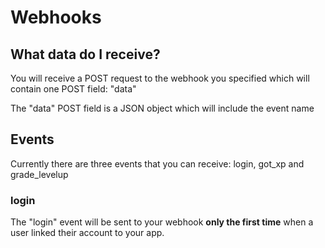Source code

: # Webhooks

## What data do I receive?
You will receive a POST request to the webhook you specified which will contain one POST field: "data"

The "data" POST field is a JSON object which will include the event name


## Events
Currently there are three events that you can receive: login, got_xp and grade_levelup

### login
The "login" event will be sent to your webhook **only the first time** when a user linked their account to your app.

**********

_To do_. Find the word "data" in the entries above, then copy each line that holds it.

_Exercise solution_.
## What data do I receive?
You will receive a POST request to the webhook you specified which will contain one POST field: "data"
The "data" POST field is a JSON object which will include the event name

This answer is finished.